Problem requirements: Report how many lines in the data below hold "periodo", with no other words.

::::::

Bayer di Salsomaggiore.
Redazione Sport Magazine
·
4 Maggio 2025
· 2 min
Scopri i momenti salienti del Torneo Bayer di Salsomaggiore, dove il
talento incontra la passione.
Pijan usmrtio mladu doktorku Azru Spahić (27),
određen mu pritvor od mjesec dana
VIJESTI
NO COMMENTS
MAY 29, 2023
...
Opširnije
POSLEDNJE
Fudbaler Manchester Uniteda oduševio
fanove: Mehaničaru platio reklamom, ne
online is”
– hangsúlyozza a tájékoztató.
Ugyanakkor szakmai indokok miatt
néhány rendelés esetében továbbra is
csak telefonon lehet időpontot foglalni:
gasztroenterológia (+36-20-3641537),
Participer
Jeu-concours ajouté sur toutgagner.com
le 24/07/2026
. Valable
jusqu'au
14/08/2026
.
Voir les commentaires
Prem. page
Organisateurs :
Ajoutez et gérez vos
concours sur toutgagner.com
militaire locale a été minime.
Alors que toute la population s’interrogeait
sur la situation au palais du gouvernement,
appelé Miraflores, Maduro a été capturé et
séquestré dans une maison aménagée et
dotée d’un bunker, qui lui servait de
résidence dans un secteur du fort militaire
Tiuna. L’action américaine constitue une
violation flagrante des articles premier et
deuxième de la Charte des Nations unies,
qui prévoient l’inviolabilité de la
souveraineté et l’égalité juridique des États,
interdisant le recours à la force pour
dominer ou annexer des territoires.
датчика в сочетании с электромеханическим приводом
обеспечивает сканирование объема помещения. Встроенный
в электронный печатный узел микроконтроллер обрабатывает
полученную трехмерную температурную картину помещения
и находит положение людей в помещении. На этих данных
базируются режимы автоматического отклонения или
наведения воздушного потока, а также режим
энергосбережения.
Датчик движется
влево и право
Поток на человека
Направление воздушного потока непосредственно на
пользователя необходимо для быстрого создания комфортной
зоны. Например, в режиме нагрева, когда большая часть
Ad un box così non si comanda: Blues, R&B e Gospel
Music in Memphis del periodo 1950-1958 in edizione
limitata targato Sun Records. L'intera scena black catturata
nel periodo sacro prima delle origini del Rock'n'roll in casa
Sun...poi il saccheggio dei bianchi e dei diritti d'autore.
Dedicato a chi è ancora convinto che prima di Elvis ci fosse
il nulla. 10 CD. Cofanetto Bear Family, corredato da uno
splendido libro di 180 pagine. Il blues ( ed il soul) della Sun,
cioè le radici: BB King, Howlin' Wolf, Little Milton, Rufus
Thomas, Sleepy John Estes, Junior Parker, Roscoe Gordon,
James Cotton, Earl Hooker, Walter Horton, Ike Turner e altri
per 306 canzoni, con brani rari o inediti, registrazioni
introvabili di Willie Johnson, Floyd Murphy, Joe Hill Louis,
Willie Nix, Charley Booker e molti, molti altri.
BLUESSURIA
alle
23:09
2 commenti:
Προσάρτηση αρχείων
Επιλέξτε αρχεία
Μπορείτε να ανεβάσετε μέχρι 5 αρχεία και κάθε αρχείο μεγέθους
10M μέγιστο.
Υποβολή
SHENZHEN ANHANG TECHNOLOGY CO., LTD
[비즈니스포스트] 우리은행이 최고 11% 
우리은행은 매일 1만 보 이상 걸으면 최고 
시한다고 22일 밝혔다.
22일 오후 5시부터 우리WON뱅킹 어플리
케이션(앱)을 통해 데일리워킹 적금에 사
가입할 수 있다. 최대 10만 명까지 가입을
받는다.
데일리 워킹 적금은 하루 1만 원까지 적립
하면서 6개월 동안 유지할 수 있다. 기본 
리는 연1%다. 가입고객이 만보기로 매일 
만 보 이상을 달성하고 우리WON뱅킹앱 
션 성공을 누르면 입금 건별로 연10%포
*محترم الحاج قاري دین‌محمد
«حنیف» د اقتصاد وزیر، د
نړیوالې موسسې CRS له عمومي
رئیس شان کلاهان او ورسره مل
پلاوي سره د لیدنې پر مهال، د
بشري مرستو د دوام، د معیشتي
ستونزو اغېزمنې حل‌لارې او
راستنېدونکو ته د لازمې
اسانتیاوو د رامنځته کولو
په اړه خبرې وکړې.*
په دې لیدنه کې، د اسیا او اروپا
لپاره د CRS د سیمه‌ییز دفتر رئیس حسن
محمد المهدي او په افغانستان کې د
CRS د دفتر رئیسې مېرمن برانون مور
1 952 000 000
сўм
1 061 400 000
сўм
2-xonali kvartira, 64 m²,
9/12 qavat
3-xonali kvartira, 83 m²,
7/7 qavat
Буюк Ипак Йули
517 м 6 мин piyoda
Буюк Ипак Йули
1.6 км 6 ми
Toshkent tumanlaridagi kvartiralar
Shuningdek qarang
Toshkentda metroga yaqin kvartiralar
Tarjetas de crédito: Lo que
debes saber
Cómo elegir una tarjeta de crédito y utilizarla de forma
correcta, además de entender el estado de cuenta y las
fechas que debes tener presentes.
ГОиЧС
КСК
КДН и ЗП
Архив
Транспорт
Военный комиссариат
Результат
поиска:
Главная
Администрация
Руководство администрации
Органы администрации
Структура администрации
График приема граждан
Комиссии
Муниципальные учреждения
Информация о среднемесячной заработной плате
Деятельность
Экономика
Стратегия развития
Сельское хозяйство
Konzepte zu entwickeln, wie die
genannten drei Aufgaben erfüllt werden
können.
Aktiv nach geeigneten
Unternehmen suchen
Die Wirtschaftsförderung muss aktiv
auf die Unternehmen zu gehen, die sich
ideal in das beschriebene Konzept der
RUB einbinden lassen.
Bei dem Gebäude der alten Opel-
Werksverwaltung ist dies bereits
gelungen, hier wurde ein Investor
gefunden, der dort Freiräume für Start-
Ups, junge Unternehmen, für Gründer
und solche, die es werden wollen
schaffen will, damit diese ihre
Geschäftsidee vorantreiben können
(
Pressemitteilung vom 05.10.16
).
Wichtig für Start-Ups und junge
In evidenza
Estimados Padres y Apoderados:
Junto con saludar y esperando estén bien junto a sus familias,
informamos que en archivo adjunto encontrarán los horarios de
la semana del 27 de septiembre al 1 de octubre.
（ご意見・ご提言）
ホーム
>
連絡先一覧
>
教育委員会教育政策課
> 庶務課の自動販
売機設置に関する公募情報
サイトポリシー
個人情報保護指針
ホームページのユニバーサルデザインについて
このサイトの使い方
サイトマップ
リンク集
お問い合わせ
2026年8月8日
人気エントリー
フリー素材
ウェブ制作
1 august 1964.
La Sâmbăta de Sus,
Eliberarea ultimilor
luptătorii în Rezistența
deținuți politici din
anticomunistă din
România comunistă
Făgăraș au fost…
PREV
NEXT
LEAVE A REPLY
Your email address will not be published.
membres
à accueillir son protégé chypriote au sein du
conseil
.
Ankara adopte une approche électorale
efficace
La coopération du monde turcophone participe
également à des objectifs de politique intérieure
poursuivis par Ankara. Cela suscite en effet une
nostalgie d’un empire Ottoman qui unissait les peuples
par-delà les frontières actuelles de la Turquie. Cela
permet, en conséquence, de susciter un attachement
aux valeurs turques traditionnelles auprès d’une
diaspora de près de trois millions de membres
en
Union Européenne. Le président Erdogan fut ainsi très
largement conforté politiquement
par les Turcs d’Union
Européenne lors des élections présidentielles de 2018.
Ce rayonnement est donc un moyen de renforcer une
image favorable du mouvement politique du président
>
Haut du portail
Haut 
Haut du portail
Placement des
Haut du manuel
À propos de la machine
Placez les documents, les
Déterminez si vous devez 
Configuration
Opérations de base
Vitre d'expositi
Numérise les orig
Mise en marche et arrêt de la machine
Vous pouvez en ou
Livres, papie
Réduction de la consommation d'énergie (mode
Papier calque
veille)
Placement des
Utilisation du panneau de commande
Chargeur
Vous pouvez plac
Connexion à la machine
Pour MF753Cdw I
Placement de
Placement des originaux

::::::

Solution to this task: 2